E ela tinha razão. Foi uma vida com muitos altos e baixos, com momentos de muito sofrimento, mas também com outros de muita prosperidade, alegria e bom humor. Aliás, creio que se não fosse seu bom humor ela dificilmente suportaria as muitas e duras perdas e provas pelas quais passou nesta vida.
A última delas foi o derrame cerebral, hoje conhecido como AVC, que a deixou paralítica e a levou embora depois de 3 meses de muito sofrimento. E eu me lembro que mesmo doente ela procurava brincar com as pessoas que iam visitá-la, sobretudo com as que lhe levavam algum tipo de presente. Ela dizia: “Por que você não me trouxe uma bicicleta para eu poder dar umas voltas?”
Por outro lado, havia momentos em que ela dizia para mim: "Filha, diga-me que isto não está acontecendo comigo. Este trapo de mulher não é a sua mãe". E eu bem que tentava animá-la, estimulando-a a esforçar-se para sair daquela cama e voltar a andar. Eu lhe dizia: "Repita comigo, mãe: Eu vou sair desta cama. Eu voltarei a andar". E ela repetia querendo, como eu, crer no milagre da cura. Mas com o passar do tempo ela foi ficando cansada e acabou não resistindo.
Seu último gesto foi o V de vitória. Foi assim que ela se despediu de nós e desta vida!
Ah, que saudade da minha mãe, minha gente!!!
Encerro com alguns links para músicas que a minha mãe gostava de ouvir e de cantar, que servem para evidenciar um pouco do perfil desta mulher inesquecível.
O 1º é para a alegre música napolitana "Comme facette mammeta", que signifia "Como a sua mãe te fez", na voz de Luciano Bruno.

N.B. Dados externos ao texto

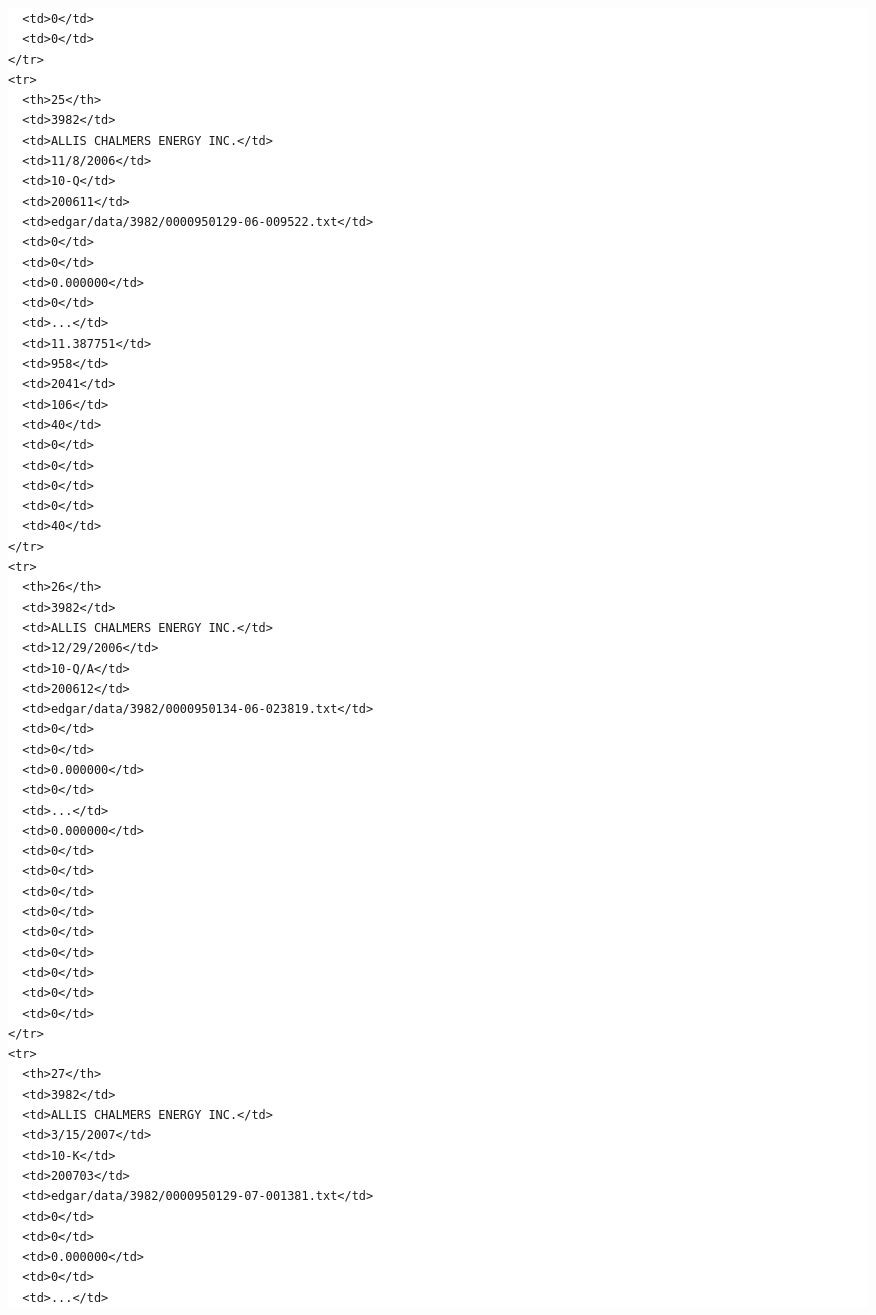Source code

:       <td>0</td>
      <td>0</td>
    </tr>
    <tr>
      <th>25</th>
      <td>3982</td>
      <td>ALLIS CHALMERS ENERGY INC.</td>
      <td>11/8/2006</td>
      <td>10-Q</td>
      <td>200611</td>
      <td>edgar/data/3982/0000950129-06-009522.txt</td>
      <td>0</td>
      <td>0</td>
      <td>0.000000</td>
      <td>0</td>
      <td>...</td>
      <td>11.387751</td>
      <td>958</td>
      <td>2041</td>
      <td>106</td>
      <td>40</td>
      <td>0</td>
      <td>0</td>
      <td>0</td>
      <td>0</td>
      <td>40</td>
    </tr>
    <tr>
      <th>26</th>
      <td>3982</td>
      <td>ALLIS CHALMERS ENERGY INC.</td>
      <td>12/29/2006</td>
      <td>10-Q/A</td>
      <td>200612</td>
      <td>edgar/data/3982/0000950134-06-023819.txt</td>
      <td>0</td>
      <td>0</td>
      <td>0.000000</td>
      <td>0</td>
      <td>...</td>
      <td>0.000000</td>
      <td>0</td>
      <td>0</td>
      <td>0</td>
      <td>0</td>
      <td>0</td>
      <td>0</td>
      <td>0</td>
      <td>0</td>
      <td>0</td>
    </tr>
    <tr>
      <th>27</th>
      <td>3982</td>
      <td>ALLIS CHALMERS ENERGY INC.</td>
      <td>3/15/2007</td>
      <td>10-K</td>
      <td>200703</td>
      <td>edgar/data/3982/0000950129-07-001381.txt</td>
      <td>0</td>
      <td>0</td>
      <td>0.000000</td>
      <td>0</td>
      <td>...</td>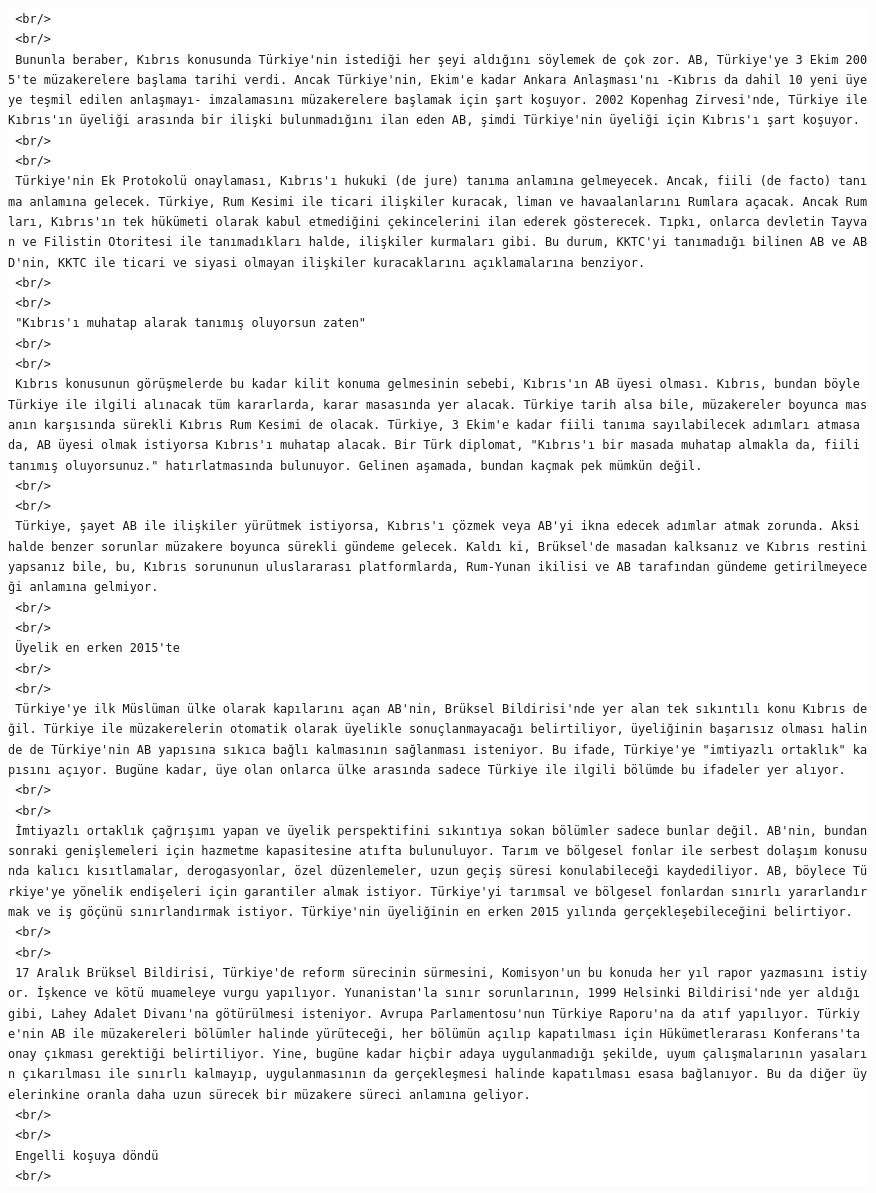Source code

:      <br/>
     <br/>
     Bununla beraber, Kıbrıs konusunda Türkiye'nin istediği her şeyi aldığını söylemek de çok zor. AB, Türkiye'ye 3 Ekim 2005'te müzakerelere başlama tarihi verdi. Ancak Türkiye'nin, Ekim'e kadar Ankara Anlaşması'nı -Kıbrıs da dahil 10 yeni üyeye teşmil edilen anlaşmayı- imzalamasını müzakerelere başlamak için şart koşuyor. 2002 Kopenhag Zirvesi'nde, Türkiye ile Kıbrıs'ın üyeliği arasında bir ilişki bulunmadığını ilan eden AB, şimdi Türkiye'nin üyeliği için Kıbrıs'ı şart koşuyor.
     <br/>
     <br/>
     Türkiye'nin Ek Protokolü onaylaması, Kıbrıs'ı hukuki (de jure) tanıma anlamına gelmeyecek. Ancak, fiili (de facto) tanıma anlamına gelecek. Türkiye, Rum Kesimi ile ticari ilişkiler kuracak, liman ve havaalanlarını Rumlara açacak. Ancak Rumları, Kıbrıs'ın tek hükümeti olarak kabul etmediğini çekincelerini ilan ederek gösterecek. Tıpkı, onlarca devletin Tayvan ve Filistin Otoritesi ile tanımadıkları halde, ilişkiler kurmaları gibi. Bu durum, KKTC'yi tanımadığı bilinen AB ve ABD'nin, KKTC ile ticari ve siyasi olmayan ilişkiler kuracaklarını açıklamalarına benziyor.
     <br/>
     <br/>
     "Kıbrıs'ı muhatap alarak tanımış oluyorsun zaten"
     <br/>
     <br/>
     Kıbrıs konusunun görüşmelerde bu kadar kilit konuma gelmesinin sebebi, Kıbrıs'ın AB üyesi olması. Kıbrıs, bundan böyle Türkiye ile ilgili alınacak tüm kararlarda, karar masasında yer alacak. Türkiye tarih alsa bile, müzakereler boyunca masanın karşısında sürekli Kıbrıs Rum Kesimi de olacak. Türkiye, 3 Ekim'e kadar fiili tanıma sayılabilecek adımları atmasa da, AB üyesi olmak istiyorsa Kıbrıs'ı muhatap alacak. Bir Türk diplomat, "Kıbrıs'ı bir masada muhatap almakla da, fiili tanımış oluyorsunuz." hatırlatmasında bulunuyor. Gelinen aşamada, bundan kaçmak pek mümkün değil.
     <br/>
     <br/>
     Türkiye, şayet AB ile ilişkiler yürütmek istiyorsa, Kıbrıs'ı çözmek veya AB'yi ikna edecek adımlar atmak zorunda. Aksi halde benzer sorunlar müzakere boyunca sürekli gündeme gelecek. Kaldı ki, Brüksel'de masadan kalksanız ve Kıbrıs restini yapsanız bile, bu, Kıbrıs sorununun uluslararası platformlarda, Rum-Yunan ikilisi ve AB tarafından gündeme getirilmeyeceği anlamına gelmiyor.
     <br/>
     <br/>
     Üyelik en erken 2015'te
     <br/>
     <br/>
     Türkiye'ye ilk Müslüman ülke olarak kapılarını açan AB'nin, Brüksel Bildirisi'nde yer alan tek sıkıntılı konu Kıbrıs değil. Türkiye ile müzakerelerin otomatik olarak üyelikle sonuçlanmayacağı belirtiliyor, üyeliğinin başarısız olması halinde de Türkiye'nin AB yapısına sıkıca bağlı kalmasının sağlanması isteniyor. Bu ifade, Türkiye'ye "imtiyazlı ortaklık" kapısını açıyor. Bugüne kadar, üye olan onlarca ülke arasında sadece Türkiye ile ilgili bölümde bu ifadeler yer alıyor.
     <br/>
     <br/>
     İmtiyazlı ortaklık çağrışımı yapan ve üyelik perspektifini sıkıntıya sokan bölümler sadece bunlar değil. AB'nin, bundan sonraki genişlemeleri için hazmetme kapasitesine atıfta bulunuluyor. Tarım ve bölgesel fonlar ile serbest dolaşım konusunda kalıcı kısıtlamalar, derogasyonlar, özel düzenlemeler, uzun geçiş süresi konulabileceği kaydediliyor. AB, böylece Türkiye'ye yönelik endişeleri için garantiler almak istiyor. Türkiye'yi tarımsal ve bölgesel fonlardan sınırlı yararlandırmak ve iş göçünü sınırlandırmak istiyor. Türkiye'nin üyeliğinin en erken 2015 yılında gerçekleşebileceğini belirtiyor.
     <br/>
     <br/>
     17 Aralık Brüksel Bildirisi, Türkiye'de reform sürecinin sürmesini, Komisyon'un bu konuda her yıl rapor yazmasını istiyor. İşkence ve kötü muameleye vurgu yapılıyor. Yunanistan'la sınır sorunlarının, 1999 Helsinki Bildirisi'nde yer aldığı gibi, Lahey Adalet Divanı'na götürülmesi isteniyor. Avrupa Parlamentosu'nun Türkiye Raporu'na da atıf yapılıyor. Türkiye'nin AB ile müzakereleri bölümler halinde yürüteceği, her bölümün açılıp kapatılması için Hükümetlerarası Konferans'ta onay çıkması gerektiği belirtiliyor. Yine, bugüne kadar hiçbir adaya uygulanmadığı şekilde, uyum çalışmalarının yasaların çıkarılması ile sınırlı kalmayıp, uygulanmasının da gerçekleşmesi halinde kapatılması esasa bağlanıyor. Bu da diğer üyelerinkine oranla daha uzun sürecek bir müzakere süreci anlamına geliyor.
     <br/>
     <br/>
     Engelli koşuya döndü
     <br/>
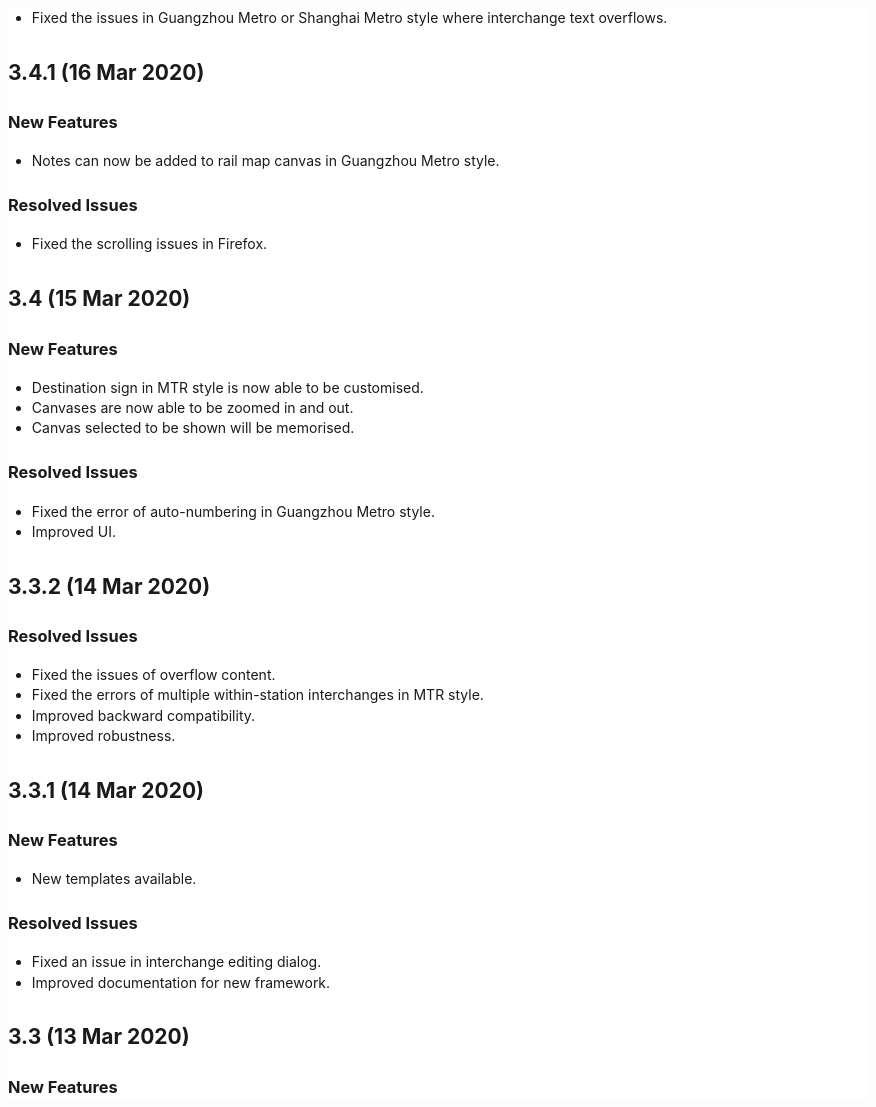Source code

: -   Fixed the issues in Guangzhou Metro or Shanghai Metro style where interchange text overflows.

## 3.4.1 (16 Mar 2020)

### New Features

-   Notes can now be added to rail map canvas in Guangzhou Metro style.

### Resolved Issues

-   Fixed the scrolling issues in Firefox.

## 3.4 (15 Mar 2020)

### New Features

-   Destination sign in MTR style is now able to be customised.
-   Canvases are now able to be zoomed in and out.
-   Canvas selected to be shown will be memorised.

### Resolved Issues

-   Fixed the error of auto-numbering in Guangzhou Metro style.
-   Improved UI.

## 3.3.2 (14 Mar 2020)

### Resolved Issues

-   Fixed the issues of overflow content.
-   Fixed the errors of multiple within-station interchanges in MTR style.
-   Improved backward compatibility.
-   Improved robustness.

## 3.3.1 (14 Mar 2020)

### New Features

-   New templates available.

### Resolved Issues

-   Fixed an issue in interchange editing dialog.
-   Improved documentation for new framework.

## 3.3 (13 Mar 2020)

### New Features
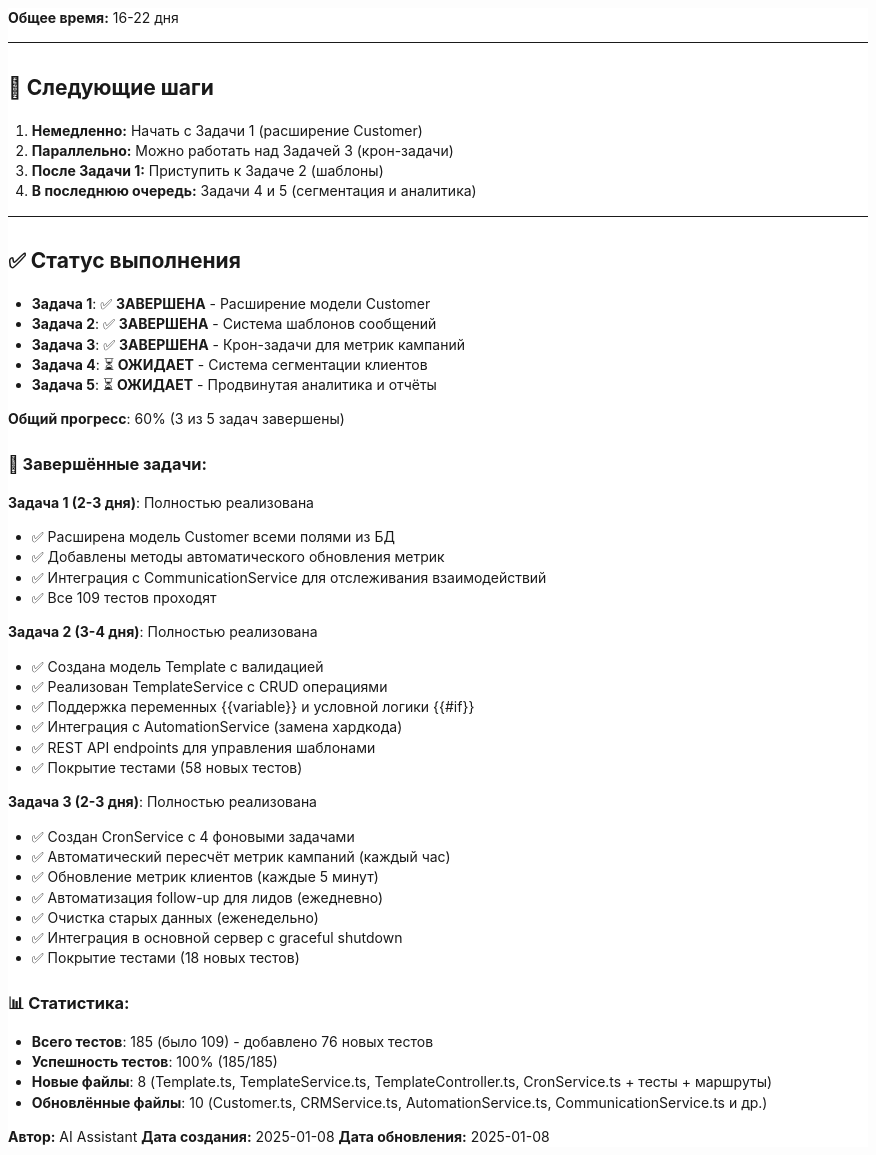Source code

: **Общее время:** 16-22 дня

---

## 🔄 Следующие шаги

1. **Немедленно:** Начать с Задачи 1 (расширение Customer)
2. **Параллельно:** Можно работать над Задачей 3 (крон-задачи)
3. **После Задачи 1:** Приступить к Задаче 2 (шаблоны)
4. **В последнюю очередь:** Задачи 4 и 5 (сегментация и аналитика)

---

## ✅ Статус выполнения

- **Задача 1**: ✅ **ЗАВЕРШЕНА** - Расширение модели Customer
- **Задача 2**: ✅ **ЗАВЕРШЕНА** - Система шаблонов сообщений
- **Задача 3**: ✅ **ЗАВЕРШЕНА** - Крон-задачи для метрик кампаний
- **Задача 4**: ⏳ **ОЖИДАЕТ** - Система сегментации клиентов
- **Задача 5**: ⏳ **ОЖИДАЕТ** - Продвинутая аналитика и отчёты

**Общий прогресс**: 60% (3 из 5 задач завершены)

### 🎉 Завершённые задачи:

**Задача 1 (2-3 дня)**: Полностью реализована

- ✅ Расширена модель Customer всеми полями из БД
- ✅ Добавлены методы автоматического обновления метрик
- ✅ Интеграция с CommunicationService для отслеживания взаимодействий
- ✅ Все 109 тестов проходят

**Задача 2 (3-4 дня)**: Полностью реализована

- ✅ Создана модель Template с валидацией
- ✅ Реализован TemplateService с CRUD операциями
- ✅ Поддержка переменных {{variable}} и условной логики {{#if}}
- ✅ Интеграция с AutomationService (замена хардкода)
- ✅ REST API endpoints для управления шаблонами
- ✅ Покрытие тестами (58 новых тестов)

**Задача 3 (2-3 дня)**: Полностью реализована

- ✅ Создан CronService с 4 фоновыми задачами
- ✅ Автоматический пересчёт метрик кампаний (каждый час)
- ✅ Обновление метрик клиентов (каждые 5 минут)
- ✅ Автоматизация follow-up для лидов (ежедневно)
- ✅ Очистка старых данных (еженедельно)
- ✅ Интеграция в основной сервер с graceful shutdown
- ✅ Покрытие тестами (18 новых тестов)

### 📊 Статистика:

- **Всего тестов**: 185 (было 109) - добавлено 76 новых тестов
- **Успешность тестов**: 100% (185/185)
- **Новые файлы**: 8 (Template.ts, TemplateService.ts, TemplateController.ts,
  CronService.ts + тесты + маршруты)
- **Обновлённые файлы**: 10 (Customer.ts, CRMService.ts, AutomationService.ts,
  CommunicationService.ts и др.)

**Автор:** AI Assistant **Дата создания:** 2025-01-08 **Дата обновления:**
2025-01-08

O vídeo mostra sua participação no programa da Hebe.
http://www.youtube.com/watch?v=nReywB1kLic O 2º remete a uma música de Totó que na realidade era um príncipe italiano. Apesar de ser famoso por suas comédias, ele é o autor dessa música belíssima chamada "Malafemmena". Minha mãe costumava cantá-la e se emocionava toda vez que o fazia.
http://www.youtube.com/watch?v=4ZnOmjj_Suw
O 3º remete á música "Anima e Cuore", que também é belíssima, mas eu optei por uma gravação relativamente recente. Trata-se de um dueto formado por Zizi Possi e Chico Buarque cantando em italiano. E o fiz porque ele resolveu gravá-la em homenagem ao seu pai, pois esta era uma das músicas prediletas dele. O 4º remete à música 'O Surdato 'Nnammuratto, que a minha mãe gostava especialmente por causa do refrão. Trata-se de uma cena do filme La Sciantosa ("A Cantora") com Anna Magnanni, cuja interpretação é de grande dramaticidade.
Eu também acrescento links para duas músicas que refletem meus sentimentos em relação à minha mãe.
O 1º remete à música "Vitoriosa" na voz de Ivan Lins, que tem tudo a ver com a minha mãe, sobretudo o modo como ela se despediu desta vida.
http://www.youtube.com/watch?v=mm48WJHb1Zw O 2º remete à música "Naquela Mesa", que Sérgio Bittencourt compôs em homenagem ao seu pai, Jacob do Bandolim. É uma belíssima gravação, com a Zélia Duncan, Hamilton de Holanda e Nilze Carvalho, que eu não conhecia. Apesar de ser a homenagem de um filho para seu pai, ela se aplica perfeitamente à relação filha-mãe.